When pressed on why Canada’s performance was worthy of a story on CNN, Tapper said it was “because frankly the Canadian people deserve better.” When supporters of the Liberal government pushed back on the numbers his show presented, Tapper effectively channelled the administration he’d just spent four years criticizing. “Careful for acknowledging facts or Tru-Anon will attack you,” Tapper tweeted.

This was a gift for Canadian conservatives, and the Toronto Sun’s Brian Lilley wasted no time in unwrapping it. “I feel like Canada owes Jake Tapper a huge thank you for giving us all a new way to discuss Justin Trudeau and his followers,” he wrote. “No criticism of Trump was accepted by his most ardent supporters — in particular those who identified as Q-Anon — and so it is with Trudeau.”

This week, in a television appearance plugging his new book, Tapper told the CBC’s David Common that he’d “been hearing from relatives in Canada that the rollout was not going great, and that Trudeau and his government had had difficulty securing the vaccines.” His show’s story, he said, came from “a place of love.”

Jake Tapper’s CNN story showed we’re also a useful foil when it comes to making Americans feel better about their own shortcomings, writes columnist @maxfawcett. #COVID #Vaccines

But like so many Americans, Tapper’s “love” of Canada reflects the combination of indifference and ignorance that has always characterized their cross-border relationship with us. To most Americans, Canada is a geopolitical amalgam of a distant cousin, a summer-camp romance, a friendly neighbourhood golden retriever. Tapper’s story showed we’re also a useful foil when it comes to making Americans feel better about their own shortcomings.

On COVID-19, those shortcomings have killed people on both sides of the border. In the United States, where vaccinations have slowed markedly in the face of both toxic partisanship and the far-right media bubble that sustains it, the COVID-19 death rate is still higher than Canada’s. Last week, the percentage of Canadians who have had their first dose of a COVID-19 vaccine bumped ahead of the United States for the first time, and while they’re still ahead on the percentage of people who have been fully vaccinated, we’ll catch them on that front before long.

As to Canada’s difficulties in procuring as many vaccines as the United States in the first few months of 2021, that’s at least in part because the United States prevented us from getting them. As the Globe and Mail reported in February, “a Pfizer plant in Michigan was supposed to help supply vaccines to Canada. But an exclusivity deal with the U.S. government guarantees that all of its American-made doses will stay in the country until Washington’s orders are filled. Moderna has a similar arrangement regarding its plant in New Hampshire.”
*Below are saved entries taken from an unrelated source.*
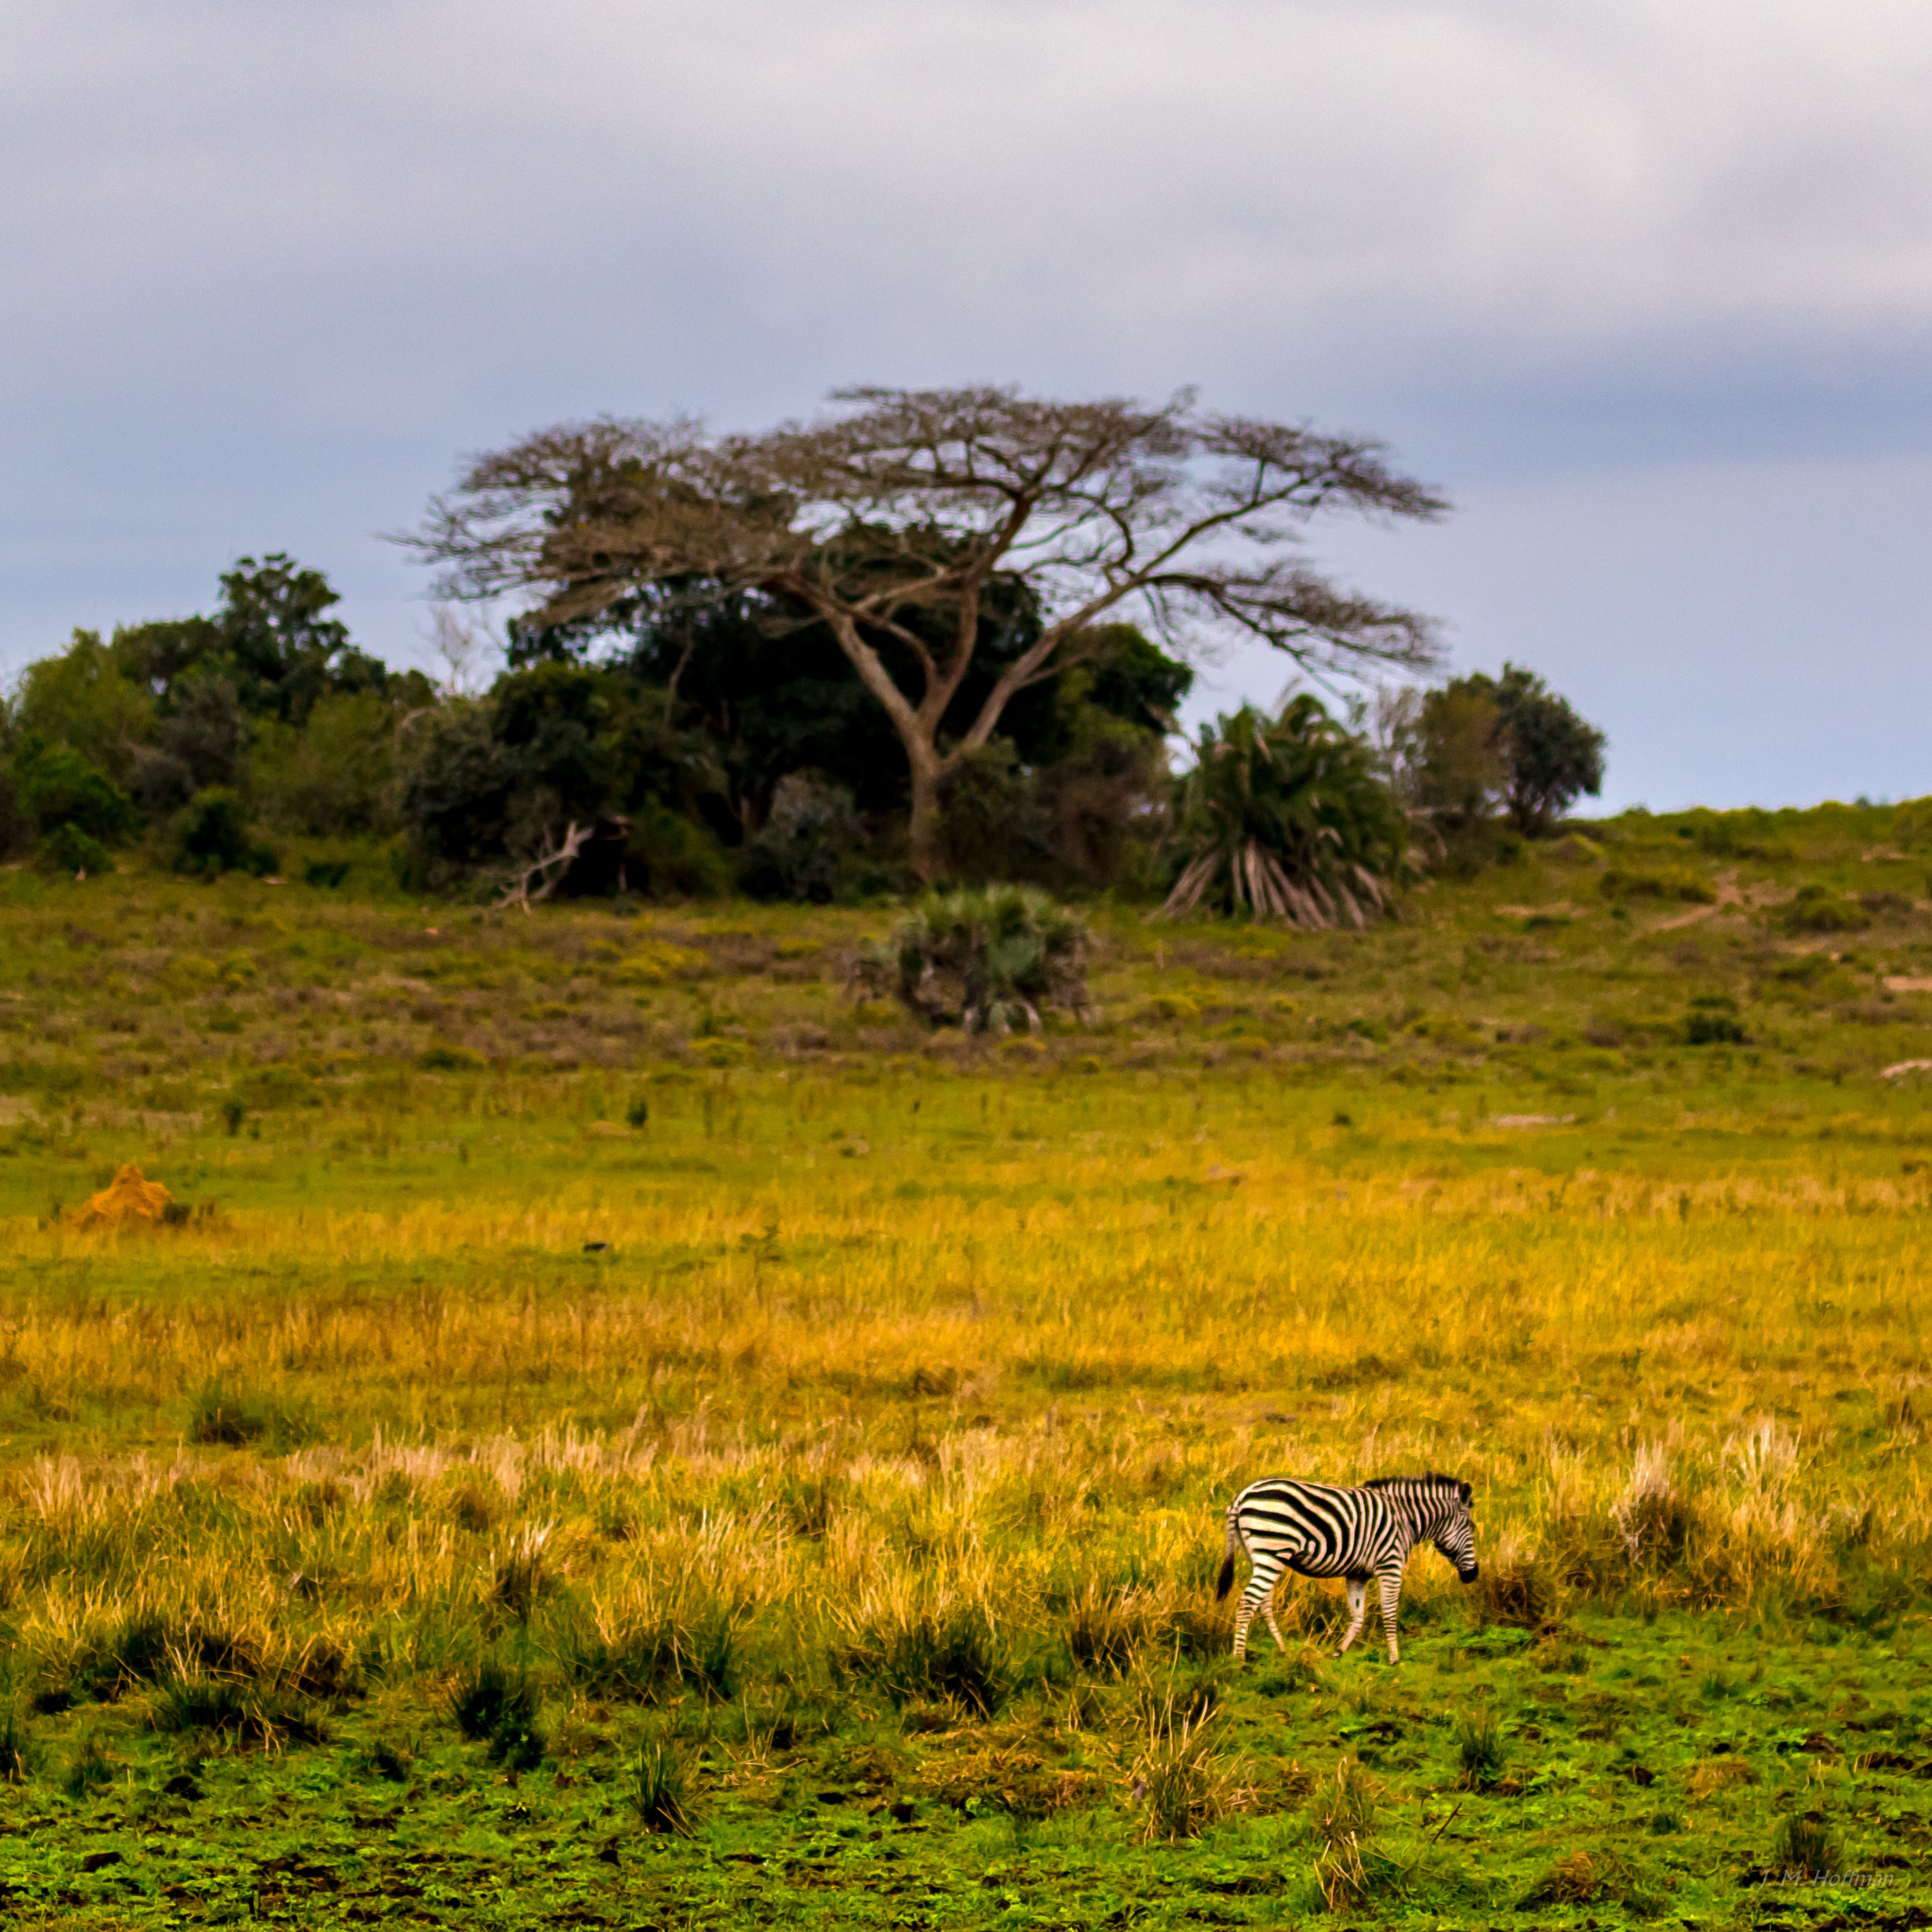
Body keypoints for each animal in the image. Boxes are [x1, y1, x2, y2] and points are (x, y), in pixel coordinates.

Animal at [1215, 1473, 1479, 1664]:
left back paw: (1280, 1649)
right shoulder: (1390, 1565)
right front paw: (1394, 1658)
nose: (1473, 1574)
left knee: (1263, 1603)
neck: (1405, 1520)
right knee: (1248, 1602)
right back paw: (1238, 1660)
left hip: (1258, 1555)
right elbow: (1390, 1613)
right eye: (1471, 1528)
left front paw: (1338, 1652)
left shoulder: (1357, 1574)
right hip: (1272, 1551)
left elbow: (1358, 1615)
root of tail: (1242, 1495)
Jake Tapper surely meant well in his coverage of Canada’s COVID-19 third wave, even if his tweets at the time didn’t always reflect it. Likewise, most of his American viewers share his amiable attitude and spirit of neighbourly love towards Canada. But that love exists only in the abstract, and only when America’s own interests or national pride aren’t at stake. When they are, Canada is of no consequence or concern to those otherwise friendly Americans.

If there’s one thing that transcends partisanship and politics in the United States, it’s that America always comes first. For all of his many flaws, at least Donald Trump told the truth about that. So too, in his own way, did Jake Tapper.